I suggest to only add new free functions because this can be easily done
in a separate header file like "matix_utils.hpp" and "vector_utils.hpp"

Am Thursday 10 September 2009 schrieb Marco Guazzone:
> On Thu, Sep 10, 2009 at 12:39 PM, Marco Guazzone
>
> <marco.guazzone@...> wrote:
> > On Thu, Sep 10, 2009 at 10:16 AM, Rutger ter Borg
<rutger@...> wrote:

> >> I would vote for col_size and row_size, or column_size and
> >> row_size. Having a "size" in the name is more consistent with STL.
> >
> > Good choice, maybe "cols_size" and "rows_size"?
>
> The same should apply to iterators. Something like:
>
> iterator1 ==> row_iterator
> iterator2 ==> column_iterator
> reverse_iterator1 ==> reverse_row_iterator
I'd try to stay close to MTL4 if possible.

lets summarize the need :

num_rows(MAT); num_cols(MAT); size(VEC);

maybe also: size<tag::row>(MAT); size<tag::column>(MAT)

▸ **TASK DIRECTIONS**: Please copy everything in the mailing-list excerpt from "I suggest to" down to "consistent with STL.", character for character. The items that follow come from a different source than the mailing-list excerpt.

▸ **RECORDS SUPPLIED**:
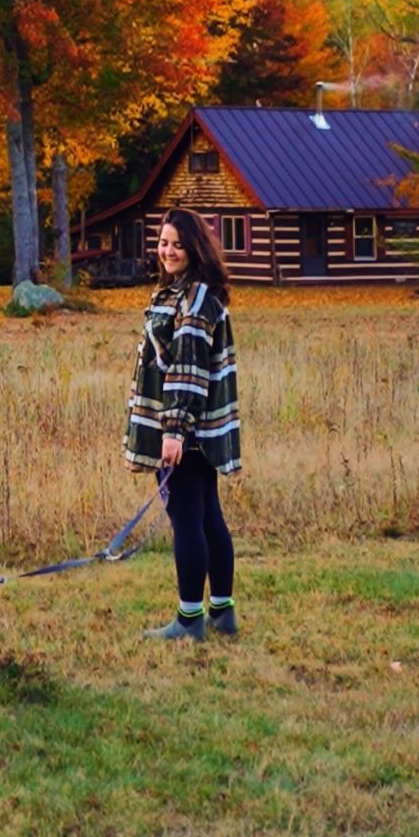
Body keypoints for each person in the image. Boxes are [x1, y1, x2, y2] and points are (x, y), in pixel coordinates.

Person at [124, 206, 241, 640]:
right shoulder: (189, 293)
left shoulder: (192, 299)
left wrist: (173, 430)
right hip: (201, 429)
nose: (168, 251)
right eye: (163, 242)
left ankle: (189, 620)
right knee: (209, 514)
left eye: (177, 244)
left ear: (195, 247)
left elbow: (188, 369)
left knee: (187, 517)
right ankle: (222, 612)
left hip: (186, 431)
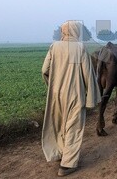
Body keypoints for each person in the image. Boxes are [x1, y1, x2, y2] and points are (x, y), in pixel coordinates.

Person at [41, 20, 101, 177]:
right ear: (76, 31)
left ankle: (59, 152)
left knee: (59, 125)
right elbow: (88, 74)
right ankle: (67, 165)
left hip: (56, 95)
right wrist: (91, 98)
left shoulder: (54, 46)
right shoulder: (80, 47)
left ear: (64, 31)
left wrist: (52, 86)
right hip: (75, 94)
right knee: (73, 128)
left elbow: (44, 70)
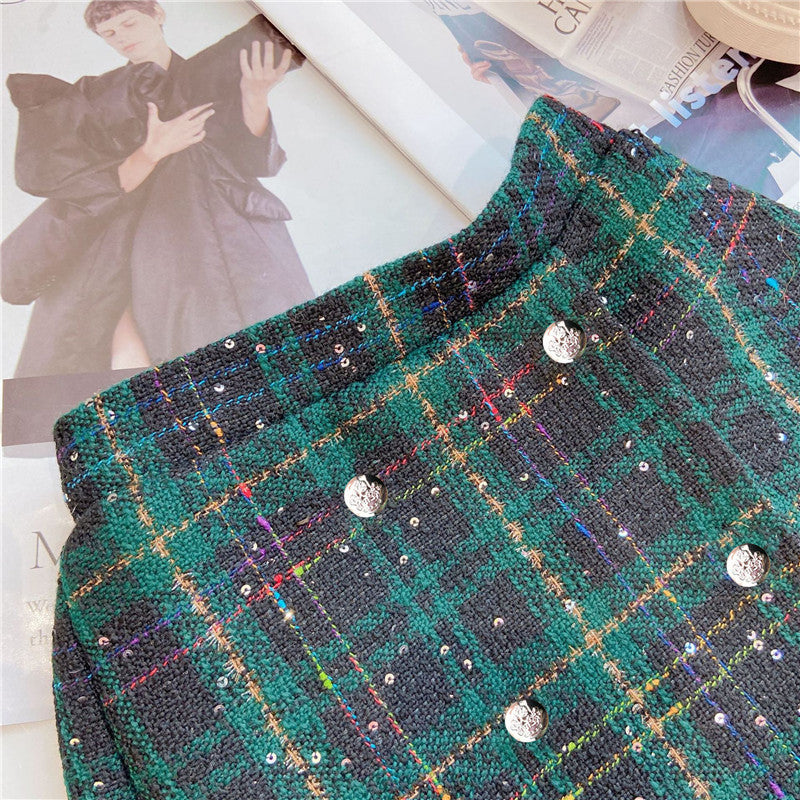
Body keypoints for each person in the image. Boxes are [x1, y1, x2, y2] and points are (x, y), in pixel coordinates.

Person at [1, 1, 315, 378]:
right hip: (125, 238)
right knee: (123, 361)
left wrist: (254, 95)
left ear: (158, 14)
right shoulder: (98, 97)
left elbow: (256, 163)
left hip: (216, 228)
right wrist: (151, 152)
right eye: (109, 33)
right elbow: (76, 182)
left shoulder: (217, 74)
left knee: (258, 351)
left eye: (129, 23)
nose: (121, 37)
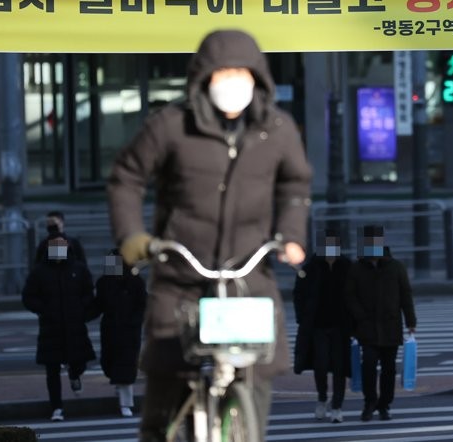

▸ **EXPECTED OUTPUT**:
I suggest to only add new free functions because this can be easily done
in a separate header file like "matix_utils.hpp" and "vector_utils.hpp"

Am Thursday 10 September 2009 schrieb Marco Guazzone:
> On Thu, Sep 10, 2009 at 12:39 PM, Marco Guazzone
>
> <marco.guazzone@...> wrote:
> > On Thu, Sep 10, 2009 at 10:16 AM, Rutger ter Borg
<rutger@...> wrote:

> >> I would vote for col_size and row_size, or column_size and
> >> row_size. Having a "size" in the name is more consistent with STL.